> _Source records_
+===+

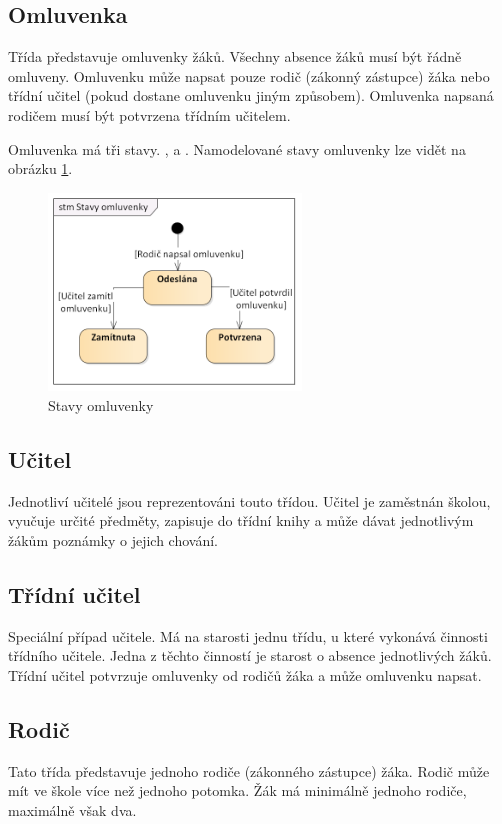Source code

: \subsection{Omluvenka}
Třída představuje omluvenky žáků. Všechny absence žáků musí být řádně omluveny. Omluvenku může napsat pouze rodič (zákonný zástupce) žáka nebo třídní učitel (pokud dostane omluvenku jiným způsobem). Omluvenka napsaná rodičem musí být potvrzena třídním učitelem.

Omluvenka má tři stavy. ,  a . Namodelované stavy omluvenky lze vidět na obrázku \ref{stavy_omluvenky}.
\begin{figure}[h]
	\centering
	\includegraphics[width=0.6\textwidth]{images/Stavy_omluvenky.png}
	\caption{Stavy omluvenky}
	\label{stavy_omluvenky}
\end{figure}

\subsection{Učitel}
Jednotliví učitelé jsou reprezentováni touto třídou. Učitel je zaměstnán školou, vyučuje určité předměty, zapisuje do třídní knihy a může dávat jednotlivým žákům poznámky o jejich chování.
\subsection{Třídní učitel}
Speciální případ učitele. Má na starosti jednu třídu, u které vykonává činnosti třídního učitele. Jedna z těchto činností je starost o absence jednotlivých žáků. Třídní učitel potvrzuje omluvenky od rodičů žáka a může omluvenku napsat.
\subsection{Rodič}
Tato třída představuje jednoho rodiče (zákonného zástupce) žáka. Rodič může mít ve škole více než jednoho potomka. Žák má minimálně jednoho rodiče, maximálně však dva.
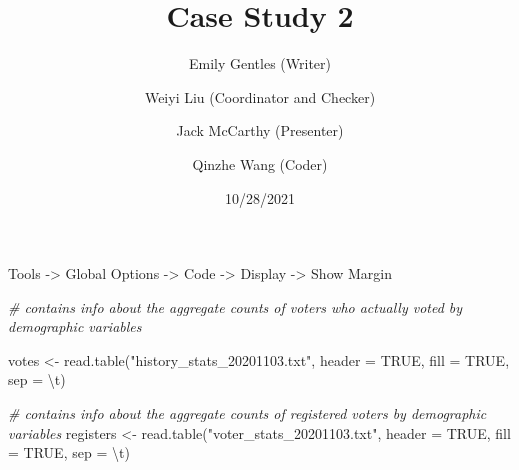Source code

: \documentclass[
]{article}
\title{Case Study 2}
\author{Emily Gentles (Writer) \and Weiyi Liu (Coordinator and
Checker) \and Jack McCarthy (Presenter) \and Qinzhe Wang (Coder)}
\date{10/28/2021}
\newenvironment{Shaded}{\begin{snugshade}}{\end{snugshade}}
\newcommand{\AttributeTok}[1]{\textcolor[rgb]{0.77,0.63,0.00}{#1}}
\newcommand{\CommentTok}[1]{\textcolor[rgb]{0.56,0.35,0.01}{\textit{#1}}}
\newcommand{\ConstantTok}[1]{\textcolor[rgb]{0.00,0.00,0.00}{#1}}
\newcommand{\FunctionTok}[1]{\textcolor[rgb]{0.00,0.00,0.00}{#1}}
\newcommand{\NormalTok}[1]{#1}
\newcommand{\OtherTok}[1]{\textcolor[rgb]{0.56,0.35,0.01}{#1}}
\newcommand{\SpecialCharTok}[1]{\textcolor[rgb]{0.00,0.00,0.00}{#1}}
\newcommand{\StringTok}[1]{\textcolor[rgb]{0.31,0.60,0.02}{#1}}
\begin{document}
\maketitle

Tools -\textgreater{} Global Options -\textgreater{} Code
-\textgreater{} Display -\textgreater{} Show Margin

\begin{Shaded}
\begin{Highlighting}[]
\CommentTok{\# contains info about the aggregate counts of voters who actually voted by demographic variables}

\NormalTok{votes }\OtherTok{\textless{}{-}} \FunctionTok{read.table}\NormalTok{(}\StringTok{"history\_stats\_20201103.txt"}\NormalTok{, }\AttributeTok{header =} \ConstantTok{TRUE}\NormalTok{, }\AttributeTok{fill =} \ConstantTok{TRUE}\NormalTok{, }\AttributeTok{sep =} \StringTok{\textquotesingle{}}\SpecialCharTok{\textbackslash{}t}\StringTok{\textquotesingle{}}\NormalTok{)}

\CommentTok{\# contains info about the aggregate counts of registered voters by demographic variables}
\NormalTok{registers }\OtherTok{\textless{}{-}} \FunctionTok{read.table}\NormalTok{(}\StringTok{"voter\_stats\_20201103.txt"}\NormalTok{, }\AttributeTok{header =} \ConstantTok{TRUE}\NormalTok{, }\AttributeTok{fill =} \ConstantTok{TRUE}\NormalTok{, }\AttributeTok{sep =} \StringTok{\textquotesingle{}}\SpecialCharTok{\textbackslash{}t}\StringTok{\textquotesingle{}}\NormalTok{)}
\end{Highlighting}
\end{Shaded}
\end{document}
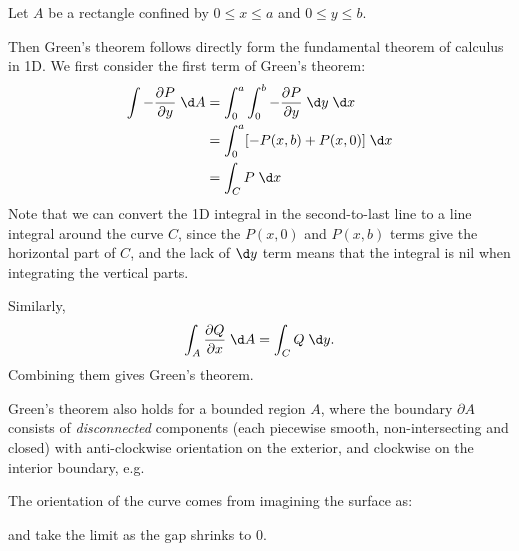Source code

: \documentclass[a4paper]{article}
\begin{document}
\begin{eg}
  Let $A$ be a rectangle confined by $0 \leq x \leq a$ and $0 \leq y \leq b$.
  \begin{center}
  \end{center}
  Then Green's theorem follows directly form the fundamental theorem of calculus in 1D. We first consider the first term of Green's theorem:
  \begin{align*}
    \int -\frac{\partial P}{\partial y} \;\d A &= \int_0^a \int_0^b -\frac{\partial P}{\partial y}\;\d y\;\d x\\
    &= \int_0^a [-P(x, b) + P(x, 0)]\;\d x\\
    &= \int_C P\;\d x
  \end{align*}
  Note that we can convert the 1D integral in the second-to-last line to a line integral around the curve $C$, since the $P(x, 0)$ and $P(x, b)$ terms give the horizontal part of $C$, and the lack of $\d y$ term means that the integral is nil when integrating the vertical parts.

  Similarly,
  \[
    \int_A \frac{\partial Q}{\partial x}\;\d A = \int_C Q\;\d y.
  \]
  Combining them gives Green's theorem.
\end{eg}

Green's theorem also holds for a bounded region $A$, where the boundary $\partial A$ consists of \emph{disconnected} components (each piecewise smooth, non-intersecting and closed) with anti-clockwise orientation on the exterior, and clockwise on the interior boundary, e.g.
\begin{center}
\end{center}
The orientation of the curve comes from imagining the surface as:
\begin{center}
\end{center}
and take the limit as the gap shrinks to 0.
\end{document}
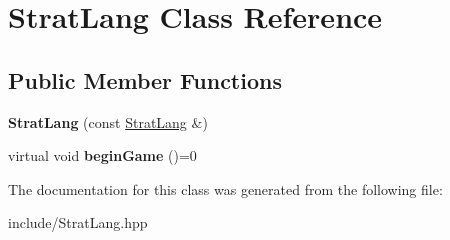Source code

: \hypertarget{classStratLang}{\section{\-Strat\-Lang \-Class \-Reference}
\label{classStratLang}
}
\subsection*{\-Public \-Member \-Functions}
\begin{DoxyCompactItemize}
\item 
\hypertarget{classStratLang_abf94a073c26c844bf2aaa2a49c9873b5}{{\bfseries \-Strat\-Lang} (const \hyperlink{classStratLang}{\-Strat\-Lang} \&)}\label{classStratLang_abf94a073c26c844bf2aaa2a49c9873b5}

\item 
\hypertarget{classStratLang_aa7a231de0ae7c735b16ae06d898e1141}{virtual void {\bfseries begin\-Game} ()=0}\label{classStratLang_aa7a231de0ae7c735b16ae06d898e1141}

\end{DoxyCompactItemize}


\-The documentation for this class was generated from the following file\-:\begin{DoxyCompactItemize}
\item 
include/\-Strat\-Lang.\-hpp\end{DoxyCompactItemize}

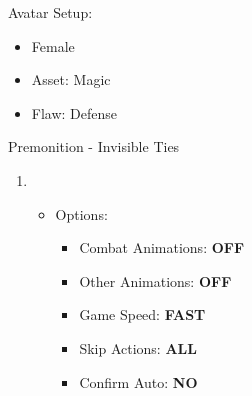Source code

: Avatar Setup:
\begin{itemize}
	\item Female
	\item Asset: Magic
	\item Flaw: Defense
\end{itemize}
\begin{battlespecial}{Premonition - Invisible Ties}
\begin{enumerate}
\item \ 
\begin{itemize}
\item Options:
\begin{itemize}
\item Combat Animations: \textbf{OFF}
\item Other Animations: \textbf{OFF}
\item Game Speed: \textbf{FAST}
\item Skip Actions: \textbf{ALL}
\item Confirm Auto: \textbf{NO}
\end{itemize}
\autoblitz
\auto
\end{itemize}
\autoturn
\end{enumerate}
\end{battlespecial}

+===+

> _PROBLEM DESCRIPTION_
Repeat the records word for word. Any picture in them should be left out.

> _EXERCISE RESULT_
Source code

: \subsection{Omluvenka}
Třída představuje omluvenky žáků. Všechny absence žáků musí být řádně omluveny. Omluvenku může napsat pouze rodič (zákonný zástupce) žáka nebo třídní učitel (pokud dostane omluvenku jiným způsobem). Omluvenka napsaná rodičem musí být potvrzena třídním učitelem.

Omluvenka má tři stavy. ,  a . Namodelované stavy omluvenky lze vidět na obrázku \ref{stavy_omluvenky}.
\begin{figure}[h]
	\centering
	\includegraphics[width=0.6\textwidth]{images/Stavy_omluvenky.png}
	\caption{Stavy omluvenky}
	\label{stavy_omluvenky}
\end{figure}

\subsection{Učitel}
Jednotliví učitelé jsou reprezentováni touto třídou. Učitel je zaměstnán školou, vyučuje určité předměty, zapisuje do třídní knihy a může dávat jednotlivým žákům poznámky o jejich chování.
\subsection{Třídní učitel}
Speciální případ učitele. Má na starosti jednu třídu, u které vykonává činnosti třídního učitele. Jedna z těchto činností je starost o absence jednotlivých žáků. Třídní učitel potvrzuje omluvenky od rodičů žáka a může omluvenku napsat.
\subsection{Rodič}
Tato třída představuje jednoho rodiče (zákonného zástupce) žáka. Rodič může mít ve škole více než jednoho potomka. Žák má minimálně jednoho rodiče, maximálně však dva.
Source code

: \documentclass[
]{article}
\title{Case Study 2}
\author{Emily Gentles (Writer) \and Weiyi Liu (Coordinator and
Checker) \and Jack McCarthy (Presenter) \and Qinzhe Wang (Coder)}
\date{10/28/2021}
\newenvironment{Shaded}{\begin{snugshade}}{\end{snugshade}}
\newcommand{\AttributeTok}[1]{\textcolor[rgb]{0.77,0.63,0.00}{#1}}
\newcommand{\CommentTok}[1]{\textcolor[rgb]{0.56,0.35,0.01}{\textit{#1}}}
\newcommand{\ConstantTok}[1]{\textcolor[rgb]{0.00,0.00,0.00}{#1}}
\newcommand{\FunctionTok}[1]{\textcolor[rgb]{0.00,0.00,0.00}{#1}}
\newcommand{\NormalTok}[1]{#1}
\newcommand{\OtherTok}[1]{\textcolor[rgb]{0.56,0.35,0.01}{#1}}
\newcommand{\SpecialCharTok}[1]{\textcolor[rgb]{0.00,0.00,0.00}{#1}}
\newcommand{\StringTok}[1]{\textcolor[rgb]{0.31,0.60,0.02}{#1}}
\begin{document}
\maketitle

Tools -\textgreater{} Global Options -\textgreater{} Code
-\textgreater{} Display -\textgreater{} Show Margin

\begin{Shaded}
\begin{Highlighting}[]
\CommentTok{\# contains info about the aggregate counts of voters who actually voted by demographic variables}

\NormalTok{votes }\OtherTok{\textless{}{-}} \FunctionTok{read.table}\NormalTok{(}\StringTok{"history\_stats\_20201103.txt"}\NormalTok{, }\AttributeTok{header =} \ConstantTok{TRUE}\NormalTok{, }\AttributeTok{fill =} \ConstantTok{TRUE}\NormalTok{, }\AttributeTok{sep =} \StringTok{\textquotesingle{}}\SpecialCharTok{\textbackslash{}t}\StringTok{\textquotesingle{}}\NormalTok{)}

\CommentTok{\# contains info about the aggregate counts of registered voters by demographic variables}
\NormalTok{registers }\OtherTok{\textless{}{-}} \FunctionTok{read.table}\NormalTok{(}\StringTok{"voter\_stats\_20201103.txt"}\NormalTok{, }\AttributeTok{header =} \ConstantTok{TRUE}\NormalTok{, }\AttributeTok{fill =} \ConstantTok{TRUE}\NormalTok{, }\AttributeTok{sep =} \StringTok{\textquotesingle{}}\SpecialCharTok{\textbackslash{}t}\StringTok{\textquotesingle{}}\NormalTok{)}
\end{Highlighting}
\end{Shaded}
\end{document}
Source code

: \documentclass[a4paper]{article}
\begin{document}
\begin{eg}
  Let $A$ be a rectangle confined by $0 \leq x \leq a$ and $0 \leq y \leq b$.
  \begin{center}
  \end{center}
  Then Green's theorem follows directly form the fundamental theorem of calculus in 1D. We first consider the first term of Green's theorem:
  \begin{align*}
    \int -\frac{\partial P}{\partial y} \;\d A &= \int_0^a \int_0^b -\frac{\partial P}{\partial y}\;\d y\;\d x\\
    &= \int_0^a [-P(x, b) + P(x, 0)]\;\d x\\
    &= \int_C P\;\d x
  \end{align*}
  Note that we can convert the 1D integral in the second-to-last line to a line integral around the curve $C$, since the $P(x, 0)$ and $P(x, b)$ terms give the horizontal part of $C$, and the lack of $\d y$ term means that the integral is nil when integrating the vertical parts.

  Similarly,
  \[
    \int_A \frac{\partial Q}{\partial x}\;\d A = \int_C Q\;\d y.
  \]
  Combining them gives Green's theorem.
\end{eg}

Green's theorem also holds for a bounded region $A$, where the boundary $\partial A$ consists of \emph{disconnected} components (each piecewise smooth, non-intersecting and closed) with anti-clockwise orientation on the exterior, and clockwise on the interior boundary, e.g.
\begin{center}
\end{center}
The orientation of the curve comes from imagining the surface as:
\begin{center}
\end{center}
and take the limit as the gap shrinks to 0.
\end{document}
Source code

: \hypertarget{classStratLang}{\section{\-Strat\-Lang \-Class \-Reference}
\label{classStratLang}
}
\subsection*{\-Public \-Member \-Functions}
\begin{DoxyCompactItemize}
\item 
\hypertarget{classStratLang_abf94a073c26c844bf2aaa2a49c9873b5}{{\bfseries \-Strat\-Lang} (const \hyperlink{classStratLang}{\-Strat\-Lang} \&)}\label{classStratLang_abf94a073c26c844bf2aaa2a49c9873b5}

\item 
\hypertarget{classStratLang_aa7a231de0ae7c735b16ae06d898e1141}{virtual void {\bfseries begin\-Game} ()=0}\label{classStratLang_aa7a231de0ae7c735b16ae06d898e1141}

\end{DoxyCompactItemize}


\-The documentation for this class was generated from the following file\-:\begin{DoxyCompactItemize}
\item 
include/\-Strat\-Lang.\-hpp\end{DoxyCompactItemize}

Source code

: Avatar Setup:
\begin{itemize}
	\item Female
	\item Asset: Magic
	\item Flaw: Defense
\end{itemize}
\begin{battlespecial}{Premonition - Invisible Ties}
\begin{enumerate}
\item \ 
\begin{itemize}
\item Options:
\begin{itemize}
\item Combat Animations: \textbf{OFF}
\item Other Animations: \textbf{OFF}
\item Game Speed: \textbf{FAST}
\item Skip Actions: \textbf{ALL}
\item Confirm Auto: \textbf{NO}
\end{itemize}
\autoblitz
\auto
\end{itemize}
\autoturn
\end{enumerate}
\end{battlespecial}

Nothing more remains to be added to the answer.